In the build-up to today’s monetary policy meeting of the European Central Bank, the euro sunk to a two-year low against the dollar of 1.2280, depressed not by market expectations of change at the meeting itself but by expectations that the central bank’s President Mario Draghi would provide clarity in his press conference on what additional stimulus measures lie in store for the eurozone.
By Peter Martin
Friday, December 5, 2014
As expected, the ECB kept rates unchanged and Mr Draghi did deliver a dovish speech, but the hints he dropped about what action the ECB might take were not as strong as some had hoped, meaning full-blown QE looked no more likely than before.

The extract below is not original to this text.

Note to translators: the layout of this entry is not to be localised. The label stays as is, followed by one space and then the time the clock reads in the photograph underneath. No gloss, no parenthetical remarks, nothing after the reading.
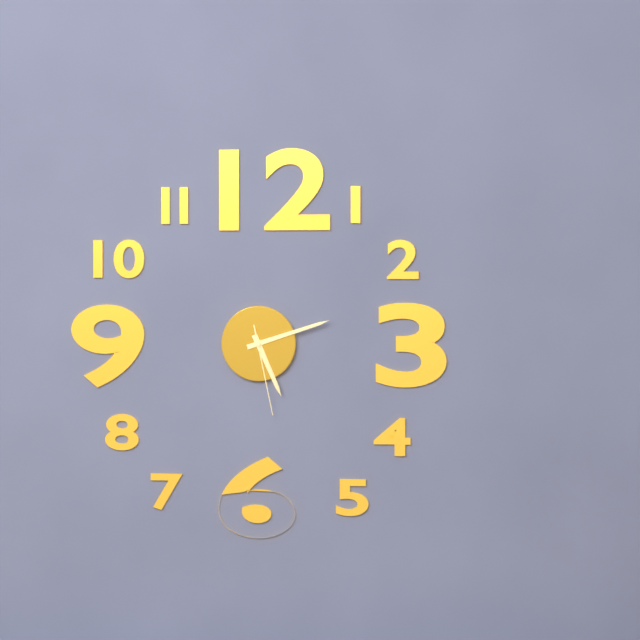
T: 5:12:28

While re-iterating the Governing Council’s unanimous commitment to employ ‘additional unconventional instruments within its mandate’ should it prove necessary on account of low inflation, Mr Draghi promised only to re-assess the situation early next year, falling short of addressing the key issue of whether there is sufficient will amongst the Council to push ahead with buying government bonds. By early afternoon in New York, EUR/USD was up 0.49% at 1.2371, having pushed as high as 1.2456 in the aftermath of Mr Draghi’s speech.
Paring of the euro’s gains was sparked by a further kink in the QE debate, after Bloomberg broke a story that the ECB will be considering broad-based asset purchases, including sovereign debt, at its January meeting. This story also appeared to provide a shot in the arm to the stock market, helping the leading blue-chip stock indices to turn around and push into positive territory. By early afternoon on Wall Street, the Dow Jones was up 0.02% or 3 points at 17,916, having been close to a hundred points in the red at one stage.
Some reassurance about the health of the labor market was provided today with the latest jobless claims data from the Department of Labor showing a 17,000 drop in initial claims last week to 297,000. This was broadly in line with expectations, but will help confidence coming after the previous week’s hefty increase of 22,000, with that number now looking like more of an outlier rather than the start of a worrying trend. The size of that upward spike is still enough to adversely affect the four-week moving average, which creeps up to 299,000 from the week prior’s 294,250. Nevertheless, today’s data will likely soothe nerves ahead of tomorrow’s crucial Employment Situation report for November. Non-farm payrolls rose 214,000 in October, easing somewhat after September’s bumper addition of 256,000. The consensus estimate is for payrolls to have grown by 230,000 in November, with the unemployment rate holding steady at 5.8%. The Employment Situation for November is released at 08.30 ET on Friday.